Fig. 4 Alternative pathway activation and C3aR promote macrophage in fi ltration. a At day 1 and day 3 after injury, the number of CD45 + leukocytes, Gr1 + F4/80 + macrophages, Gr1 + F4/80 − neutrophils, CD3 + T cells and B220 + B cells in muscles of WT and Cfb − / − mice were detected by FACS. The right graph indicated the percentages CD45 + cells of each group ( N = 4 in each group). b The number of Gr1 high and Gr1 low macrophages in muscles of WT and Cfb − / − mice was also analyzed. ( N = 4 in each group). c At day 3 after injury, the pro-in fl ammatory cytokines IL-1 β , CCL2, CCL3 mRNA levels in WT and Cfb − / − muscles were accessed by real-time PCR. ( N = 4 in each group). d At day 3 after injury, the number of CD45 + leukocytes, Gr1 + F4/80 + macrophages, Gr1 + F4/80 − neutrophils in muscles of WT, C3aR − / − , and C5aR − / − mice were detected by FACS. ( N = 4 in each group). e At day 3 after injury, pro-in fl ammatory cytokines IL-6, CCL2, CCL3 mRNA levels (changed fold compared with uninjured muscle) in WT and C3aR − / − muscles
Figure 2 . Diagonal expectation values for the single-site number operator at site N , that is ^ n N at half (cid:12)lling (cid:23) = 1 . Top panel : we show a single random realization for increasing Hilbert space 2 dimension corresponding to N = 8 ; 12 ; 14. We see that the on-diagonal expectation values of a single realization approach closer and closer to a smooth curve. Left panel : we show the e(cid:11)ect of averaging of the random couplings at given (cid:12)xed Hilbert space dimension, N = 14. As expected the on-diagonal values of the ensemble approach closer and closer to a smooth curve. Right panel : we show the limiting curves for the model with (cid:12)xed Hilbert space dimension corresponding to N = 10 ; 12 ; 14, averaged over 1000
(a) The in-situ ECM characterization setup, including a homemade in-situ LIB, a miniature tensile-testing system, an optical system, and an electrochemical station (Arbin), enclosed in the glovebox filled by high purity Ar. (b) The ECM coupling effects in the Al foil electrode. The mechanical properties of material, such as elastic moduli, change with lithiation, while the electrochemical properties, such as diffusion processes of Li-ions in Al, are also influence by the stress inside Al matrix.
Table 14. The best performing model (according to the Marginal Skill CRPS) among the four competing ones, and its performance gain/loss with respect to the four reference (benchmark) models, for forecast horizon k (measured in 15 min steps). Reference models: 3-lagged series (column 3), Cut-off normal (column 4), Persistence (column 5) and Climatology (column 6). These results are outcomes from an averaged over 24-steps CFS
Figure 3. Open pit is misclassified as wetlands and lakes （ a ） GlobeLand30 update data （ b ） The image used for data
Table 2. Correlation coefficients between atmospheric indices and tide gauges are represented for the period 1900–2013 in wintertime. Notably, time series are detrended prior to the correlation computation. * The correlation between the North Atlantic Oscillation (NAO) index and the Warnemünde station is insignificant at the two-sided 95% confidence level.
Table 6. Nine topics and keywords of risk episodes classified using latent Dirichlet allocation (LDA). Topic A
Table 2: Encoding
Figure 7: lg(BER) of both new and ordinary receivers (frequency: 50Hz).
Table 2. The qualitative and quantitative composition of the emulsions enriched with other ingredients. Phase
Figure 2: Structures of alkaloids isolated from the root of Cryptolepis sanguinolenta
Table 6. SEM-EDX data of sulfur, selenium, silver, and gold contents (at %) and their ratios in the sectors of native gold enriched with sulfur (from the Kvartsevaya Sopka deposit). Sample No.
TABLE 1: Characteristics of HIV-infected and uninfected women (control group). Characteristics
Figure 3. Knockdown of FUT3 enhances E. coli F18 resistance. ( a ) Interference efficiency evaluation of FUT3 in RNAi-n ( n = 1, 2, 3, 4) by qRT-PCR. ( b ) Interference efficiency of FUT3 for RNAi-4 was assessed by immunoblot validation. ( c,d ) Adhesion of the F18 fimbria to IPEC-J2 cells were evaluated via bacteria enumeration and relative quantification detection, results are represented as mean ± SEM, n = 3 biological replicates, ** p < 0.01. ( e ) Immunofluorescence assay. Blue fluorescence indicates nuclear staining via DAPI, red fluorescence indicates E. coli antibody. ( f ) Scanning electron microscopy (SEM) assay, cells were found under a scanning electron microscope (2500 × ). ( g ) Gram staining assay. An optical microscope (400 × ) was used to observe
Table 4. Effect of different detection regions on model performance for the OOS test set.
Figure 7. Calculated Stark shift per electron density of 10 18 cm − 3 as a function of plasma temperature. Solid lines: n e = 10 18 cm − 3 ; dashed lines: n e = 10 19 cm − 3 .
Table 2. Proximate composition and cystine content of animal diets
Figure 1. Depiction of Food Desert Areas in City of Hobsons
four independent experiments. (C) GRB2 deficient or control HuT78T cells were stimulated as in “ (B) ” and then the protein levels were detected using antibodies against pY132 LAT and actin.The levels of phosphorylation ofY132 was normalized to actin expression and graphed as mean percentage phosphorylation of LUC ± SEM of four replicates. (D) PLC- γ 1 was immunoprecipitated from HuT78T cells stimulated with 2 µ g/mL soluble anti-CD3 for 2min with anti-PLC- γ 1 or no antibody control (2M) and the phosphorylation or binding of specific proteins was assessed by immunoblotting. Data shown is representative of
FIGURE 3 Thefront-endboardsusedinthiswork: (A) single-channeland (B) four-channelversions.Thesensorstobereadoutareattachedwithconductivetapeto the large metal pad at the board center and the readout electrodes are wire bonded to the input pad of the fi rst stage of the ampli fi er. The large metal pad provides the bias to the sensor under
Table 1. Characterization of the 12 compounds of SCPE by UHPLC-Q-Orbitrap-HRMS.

_What you will do_: Out of the records, collect only those lines that contain the string "composition".

_Answer to this task_:
Table 2. The qualitative and quantitative composition of the emulsions enriched with other ingredients. Phase
Table 2. Proximate composition and cystine content of animal diets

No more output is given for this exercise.